> [TASK GOAL]: Recast all the records below as a Markdown table with two columns, Row and Line. Put each line in its own numbered row and leave out blank lines.

> [Records excerpted from a collection]:

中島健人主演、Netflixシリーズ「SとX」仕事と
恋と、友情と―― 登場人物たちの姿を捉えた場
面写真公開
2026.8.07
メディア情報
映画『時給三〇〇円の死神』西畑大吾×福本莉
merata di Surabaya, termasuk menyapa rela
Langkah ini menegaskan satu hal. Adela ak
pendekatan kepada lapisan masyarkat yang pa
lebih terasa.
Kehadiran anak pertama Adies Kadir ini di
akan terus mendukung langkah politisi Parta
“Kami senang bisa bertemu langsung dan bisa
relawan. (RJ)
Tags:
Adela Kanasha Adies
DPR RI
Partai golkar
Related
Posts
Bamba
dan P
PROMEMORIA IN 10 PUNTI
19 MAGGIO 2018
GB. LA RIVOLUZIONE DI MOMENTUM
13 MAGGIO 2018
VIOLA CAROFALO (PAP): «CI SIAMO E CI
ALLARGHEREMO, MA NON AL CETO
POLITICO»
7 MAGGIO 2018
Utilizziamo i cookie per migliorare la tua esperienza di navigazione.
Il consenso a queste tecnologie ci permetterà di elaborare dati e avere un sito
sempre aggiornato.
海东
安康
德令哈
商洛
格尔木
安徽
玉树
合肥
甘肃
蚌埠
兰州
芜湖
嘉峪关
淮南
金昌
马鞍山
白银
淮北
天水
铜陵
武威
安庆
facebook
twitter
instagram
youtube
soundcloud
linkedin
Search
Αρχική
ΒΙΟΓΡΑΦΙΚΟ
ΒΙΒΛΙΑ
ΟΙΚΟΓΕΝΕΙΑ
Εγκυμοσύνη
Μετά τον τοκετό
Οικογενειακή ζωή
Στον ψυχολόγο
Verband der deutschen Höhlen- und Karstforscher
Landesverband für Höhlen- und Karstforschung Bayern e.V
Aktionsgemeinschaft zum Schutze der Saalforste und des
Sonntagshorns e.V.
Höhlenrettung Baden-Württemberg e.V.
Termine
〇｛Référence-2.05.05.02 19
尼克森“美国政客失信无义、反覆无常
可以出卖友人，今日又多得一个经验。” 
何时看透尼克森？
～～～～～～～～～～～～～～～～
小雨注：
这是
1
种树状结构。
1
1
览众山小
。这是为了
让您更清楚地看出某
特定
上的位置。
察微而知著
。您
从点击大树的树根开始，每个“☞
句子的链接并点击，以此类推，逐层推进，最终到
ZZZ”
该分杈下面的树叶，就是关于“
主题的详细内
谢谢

> [OUTPUT OF THE EXERCISE]:
| Row | Line |
|---|---|
| 1 | 中島健人主演、Netflixシリーズ「SとX」仕事と |
| 2 | 恋と、友情と―― 登場人物たちの姿を捉えた場 |
| 3 | 面写真公開 |
| 4 | 2026.8.07 |
| 5 | メディア情報 |
| 6 | 映画『時給三〇〇円の死神』西畑大吾×福本莉 |
| 7 | merata di Surabaya, termasuk menyapa rela |
| 8 | Langkah ini menegaskan satu hal. Adela ak |
| 9 | pendekatan kepada lapisan masyarkat yang pa |
| 10 | lebih terasa. |
| 11 | Kehadiran anak pertama Adies Kadir ini di |
| 12 | akan terus mendukung langkah politisi Parta |
| 13 | “Kami senang bisa bertemu langsung dan bisa |
| 14 | relawan. (RJ) |
| 15 | Tags: |
| 16 | Adela Kanasha Adies |
| 17 | DPR RI |
| 18 | Partai golkar |
| 19 | Related |
| 20 | Posts |
| 21 | Bamba |
| 22 | dan P |
| 23 | PROMEMORIA IN 10 PUNTI |
| 24 | 19 MAGGIO 2018 |
| 25 | GB. LA RIVOLUZIONE DI MOMENTUM |
| 26 | 13 MAGGIO 2018 |
| 27 | VIOLA CAROFALO (PAP): «CI SIAMO E CI |
| 28 | ALLARGHEREMO, MA NON AL CETO |
| 29 | POLITICO» |
| 30 | 7 MAGGIO 2018 |
| 31 | Utilizziamo i cookie per migliorare la tua esperienza di navigazione. |
| 32 | Il consenso a queste tecnologie ci permetterà di elaborare dati e avere un sito |
| 33 | sempre aggiornato. |
| 34 | 海东 |
| 35 | 安康 |
| 36 | 德令哈 |
| 37 | 商洛 |
| 38 | 格尔木 |
| 39 | 安徽 |
| 40 | 玉树 |
| 41 | 合肥 |
| 42 | 甘肃 |
| 43 | 蚌埠 |
| 44 | 兰州 |
| 45 | 芜湖 |
| 46 | 嘉峪关 |
| 47 | 淮南 |
| 48 | 金昌 |
| 49 | 马鞍山 |
| 50 | 白银 |
| 51 | 淮北 |
| 52 | 天水 |
| 53 | 铜陵 |
| 54 | 武威 |
| 55 | 安庆 |
| 56 | facebook |
| 57 | twitter |
| 58 | instagram |
| 59 | youtube |
| 60 | soundcloud |
| 61 | linkedin |
| 62 | Search |
| 63 | Αρχική |
| 64 | ΒΙΟΓΡΑΦΙΚΟ |
| 65 | ΒΙΒΛΙΑ |
| 66 | ΟΙΚΟΓΕΝΕΙΑ |
| 67 | Εγκυμοσύνη |
| 68 | Μετά τον τοκετό |
| 69 | Οικογενειακή ζωή |
| 70 | Στον ψυχολόγο |
| 71 | Verband der deutschen Höhlen- und Karstforscher |
| 72 | Landesverband für Höhlen- und Karstforschung Bayern e.V |
| 73 | Aktionsgemeinschaft zum Schutze der Saalforste und des |
| 74 | Sonntagshorns e.V. |
| 75 | Höhlenrettung Baden-Württemberg e.V. |
| 76 | Termine |
| 77 | 〇｛Référence-2.05.05.02 19 |
| 78 | 尼克森“美国政客失信无义、反覆无常 |
| 79 | 可以出卖友人，今日又多得一个经验。”  |
| 80 | 何时看透尼克森？ |
| 81 | ～～～～～～～～～～～～～～～～ |
| 82 | 小雨注： |
| 83 | 这是 |
| 84 | 1 |
| 85 | 种树状结构。 |
| 86 | 1 |
| 87 | 1 |
| 88 | 览众山小 |
| 89 | 。这是为了 |
| 90 | 让您更清楚地看出某 |
| 91 | 特定 |
| 92 | 上的位置。 |
| 93 | 察微而知著 |
| 94 | 。您 |
| 95 | 从点击大树的树根开始，每个“☞ |
| 96 | 句子的链接并点击，以此类推，逐层推进，最终到 |
| 97 | ZZZ” |
| 98 | 该分杈下面的树叶，就是关于“ |
| 99 | 主题的详细内 |
| 100 | 谢谢 |